La storia del Papago e delle Brigate Rosse

Ai giorni nostri orgogliosi d’aver navigatori oceanici battenti bandiera “Italia” così bravi come Beccaria, Bona, Fornaro, senza dimenticare l’ultimo di questa risma che ha strabiliato tutto il mondo velico facendo una figura splendida all’ultima Mini Transat, Luca Rosetti, pare quasi che questi siano venuti fuori dal nulla, dall’oggi in cui la nostra memoria dura il tempo di un tweet, men che meno di un post. Invece no. Invero la lunga storia della vela oceanica a firma italiana ha più di mezzo secolo sulle spalle. Si dipana dalle prime sortite agonistiche – siamo nei primi anni Settanta (definirle avventurose era dir poco!) – della transatlantica O.S.T.A.R. o del primo Giro del Mondo in regata, la Whitbread.

Uno su tutti, tra i vari eroi di quella simpaticissima Armata Brancaleone di allora (detta in maniera positiva) il biondo longilineo adone Doi Malingri di Bagnolo, aristocratico con aderenze umbre che assieme all’altrettanto splendida moglie Carla Notarbartolo di Sciara, giravano – temerari – mezzo mondo in regata e non. Lo facevano, tra le altre barche, con il CS&RB, Koala 50 costruito da Nordcantieri su disegno dell’onesto architetto navale “very british” Robert Clark.

Il Koala 39 su cui navigò il “boss” delle Brigate Rosse

Ma la Nordcantieri non fece solo questo “grande” yacht da 50 piedi ma anche uno più adatto a quei tempi, un 39 piedi sempre della serie Koala.

▶ **CONSEGNA 1**:
Indica se ciascuna delle seguenti affermazioni concorda con il brano sulla vela oceanica italiana, rispondendo sì o no e citando testualmente le parole decisive.
(a) La storia della vela oceanica italiana ha più di cinquant'anni.
(b) Il Koala 50 fu progettato da Robert Clark.
(c) La Nordcantieri costruì soltanto lo yacht da 50 piedi.

Voci estratte:
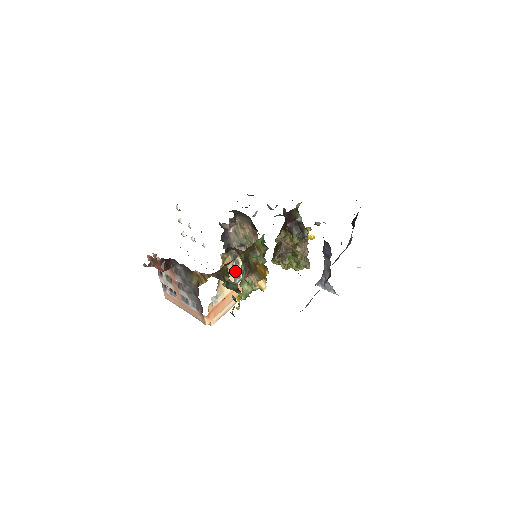
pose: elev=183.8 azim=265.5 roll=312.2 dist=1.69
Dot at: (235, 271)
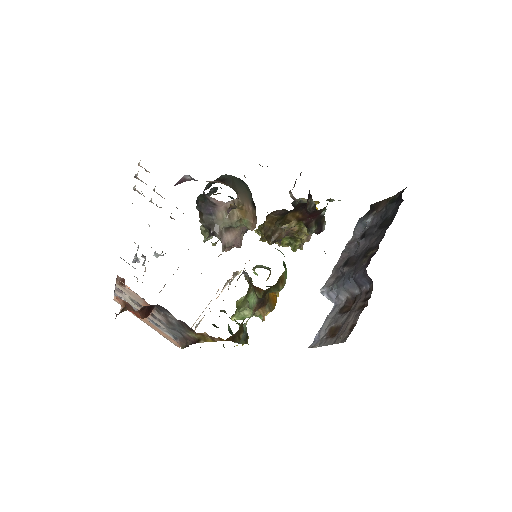
Dot at: (230, 283)
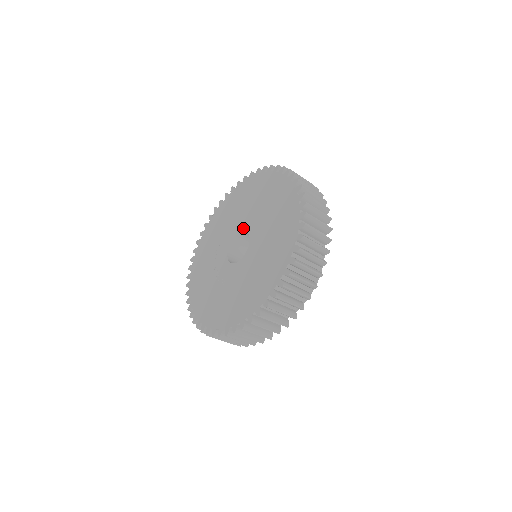
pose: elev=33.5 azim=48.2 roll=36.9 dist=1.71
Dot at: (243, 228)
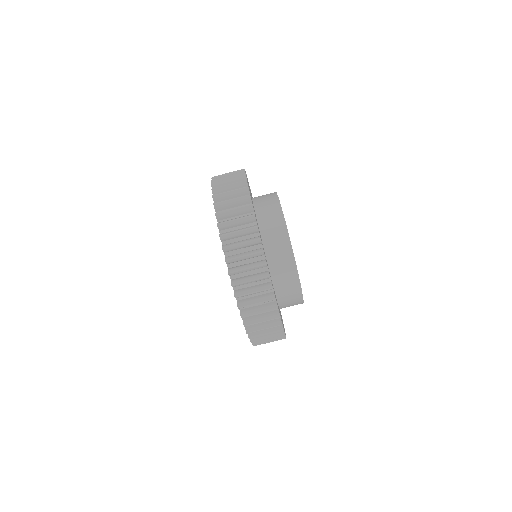
Dot at: occluded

▶ **CONSEGNA 2**: Riscrivi tutte le voci estratte sostituendo «pose» con «camera» e lasciando invariato tutto il resto. Ometti le immagini.

▶ **RISULTATO 1**:
(a) Sì: «la lunga storia della vela oceanica a firma italiana ha più di mezzo secolo sulle spalle».
(b) Sì: «Koala 50 costruito da Nordcantieri su disegno dell’onesto architetto navale “very british” Robert Clark».
(c) No: «la Nordcantieri non fece solo questo “grande” yacht da 50 piedi ma anche uno più adatto a quei tempi, un 39 piedi sempre della serie Koala».

▶ **RISULTATO 2**:
camera: elev=183.8 azim=265.5 roll=312.2 dist=1.69
Dot at: (235, 271)
Dot at: (230, 283)
camera: elev=33.5 azim=48.2 roll=36.9 dist=1.71
Dot at: (243, 228)
Dot at: occluded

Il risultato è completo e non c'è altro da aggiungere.